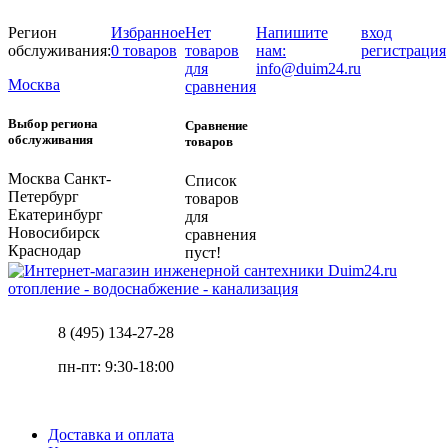
Регион
Избранное
Нет
Напишите
вход
обслуживания:
0 товаров
товаров
нам:
регистрация
для
info@duim24.ru
Москва
сравнения
Выбор региона
Сравнение
обслуживания
товаров
Москва
Санкт-
Список
Петербург
товаров
Екатеринбург
для
Новосибирск
сравнения
Краснодар
пуст!
отопление - водоснабжение - канализация
8 (495) 134-27-28
пн-пт: 9:30-18:00
Доставка и оплата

┄┄┄┄┄┄┄┄┄┄┄┄┄┄┄┄┄┄┄┄

TASK DESCRIPTION: Copy the text lines of every item above in their original order, leaving out the pictures.

WRITTEN REPLY:
Регион
Избранное
Нет
Напишите
вход
обслуживания:
0 товаров
товаров
нам:
регистрация
для
info@duim24.ru
Москва
сравнения
Выбор региона
Сравнение
обслуживания
товаров
Москва
Санкт-
Список
Петербург
товаров
Екатеринбург
для
Новосибирск
сравнения
Краснодар
пуст!
отопление - водоснабжение - канализация
8 (495) 134-27-28
пн-пт: 9:30-18:00
Доставка и оплата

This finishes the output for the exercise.